Does the connection flex between the master and slave fixtures placed in a suspended ceiling need to be supported in any way? It is part of a listed assembly so I would think you would just need to follow installation instructions. Also, I wouldn't think you could assume 3/8 or 1/2" fmc is being used (and thus follow the corresponding codes regarding installation). The manufacturer could have there own unique wiring method not even found in the nec as long as it got the needed listing.
Tesla, your suggestion is what the inspector wanted. I just can't find an article in the nec to support his claim. Also, I would say that most of the m to s connections I come across are longer than 6'.
It has been my understanding that why whips on any lights are six feet long is because of the rules that govern flex conduit. I can't say for certain. As an inspector without specific instructions, I'd refer to the flex rules in the NEC
300.23 Panels Designed to Allow Access. Cables, raceways,and equipment installed behind panels designed to allow access, including suspended ceiling panels, shall be arranged and secured so as to allow the removal of panels and access to the equipment. _____________________________________________________
Tesla: Lithonia equips their satellite (slave) fixtures with 11' whips to connect to the master unit.
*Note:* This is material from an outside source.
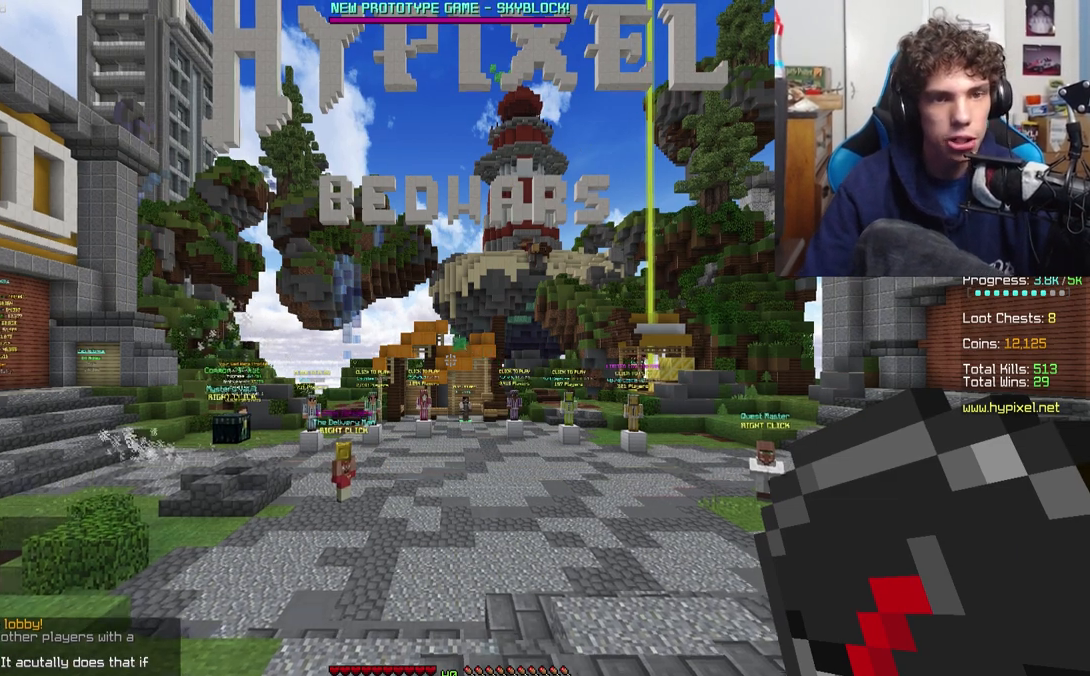
{"keys": ["w"], "events": []}
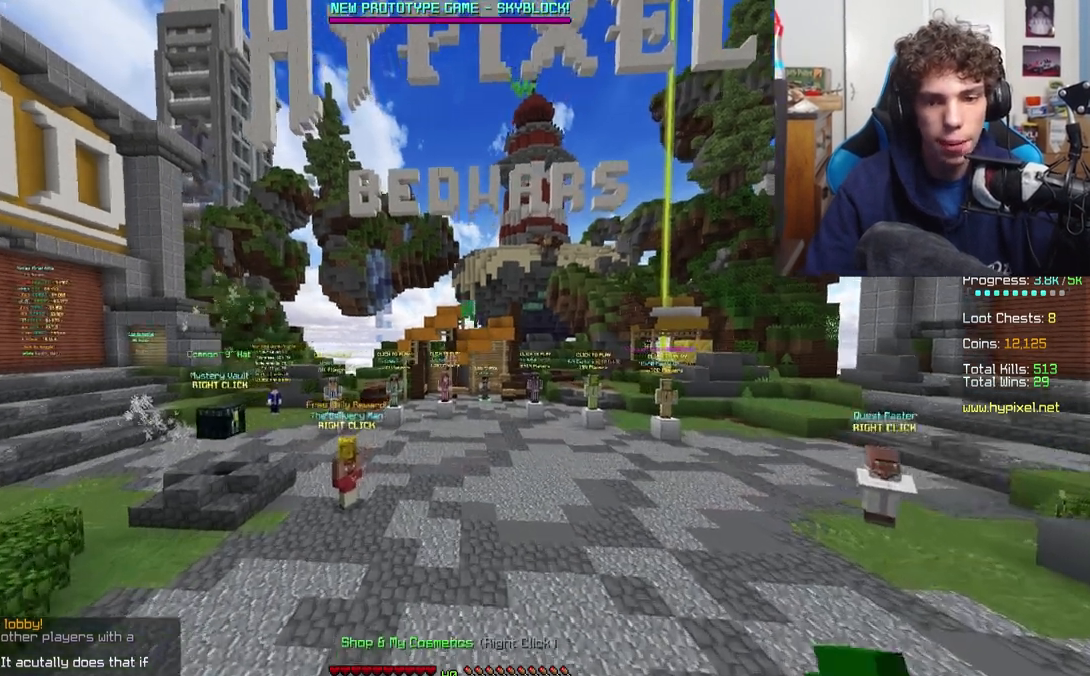
{"keys": ["w"], "events": []}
Don’t the manufacturer’s instructions usually state something along the lines of... "This equipment must be installed in accordance with the national electrical code and all local ordinances" and then go on to list any special requirements like, "this equipment must be connected to an individual branch circuit", etc.
IMO, laying horizontal runs of the whips over the grid is in essence using the grid for support, which is not permitted in 300.12. I believe the whips must still be secured within 12-inches of where they connect to the fixtures. If the whips happened to be FMC, then they would also be restricted to 360-degrees of bends between boxes or fixture. I would be almost certain that the manufacturer would use one of the wiring methods in Chapter 3, since 320, 330, 334 and 348 specifically mention special conditions regarding these wiring methods for use as fixture whips. Keep in mind that these are only my opinions, so may have all the relevance of bird crap on a park statue.
Re: M/S fixture installation
#203383 09/26/1101:46 PM09/26/1101:46 PM
If such a beastie exists, then I'd use batwings (tm) to clip it to my own painted seismic drop wires.
Standard industry length has been 9' for at least the last 20 years for the M/S whips, though we frequently get them in 11'-15' lengths. Most manufacturers have length limitations based on the chosen ballast requirements.
I have never seen or heard of any issues from this as longs as they're supported by a means acceptable by the AHJ.
Article 410.137 (c) allows max of 25 feet of 'master/slave' and references conformance with Art 348:
348.30 Securing and Supporting. FMC shall be securely fastened in place and supported in accordance with 348.30(A) and (B). (A) Securely Fastened. FMC shall be securely fastened in place by an approved means within 300 mm (12 in.) of each box, cabinet, conduit body, or other conduit termination and shall be supported and secured at intervals not to exceed 1.4 m (41/2 ft). Exception No. 1: Where FMC is fished between access points through concealed spaces in finished buildings or structures and supporting is impractical. Exception No. 2: Where flexibility is necessary after installation, lengths shall not exceed the following: (1) 900 mm (3 ft) for metric designators 16 through 35 (trade sizes 1/2 through 11/4) (2) 1200 mm (4 ft) for metric designators 41 through 53 (trade sizes 11/2 through 2) (3) 1500 mm (5 ft) for metric designators 63 (trade size 21/2) and larger Exception No. 1 was limited for the 2008 Code to prevent fished installations of FMC where the installation of supports remains practical. In Exception No. 2, the phrase “where flexibility is required” was changed for the 2008 Code to “where flexibility is necessary after installation.” An example of where flexibility is necessary is an installation of flexible metal conduit to a motor mounted on an adjustable or sliding frame, where the frame is required to be movable to perform drive belt maintenance. Exception No. 3: Lengths not exceeding 1.8 m (6 ft) from a luminaire terminal connection for tap connections to luminaires as permitted in 410.117(C). Exception No. 4: Lengths not exceeding 1.8 m (6 ft) from the last point where the raceway is securely fastened for connections within an accessible ceiling to luminaire(s) or other equipment. Exception No. 4 correlates this permission of unsupported flexible metal conduit with other wiring methods permitting the same exception throughout Chapter 3. One such example is 320.30(D)(3) for Type AC cable. FMC fittings are not considered to be a means of cable support. (B) Supports. Horizontal runs of FMC supported by openings through framing members at intervals not greater than 1.4 m (41/2 ft) and securely fastened within 300 mm (12 in.) of termination points shall be permitted.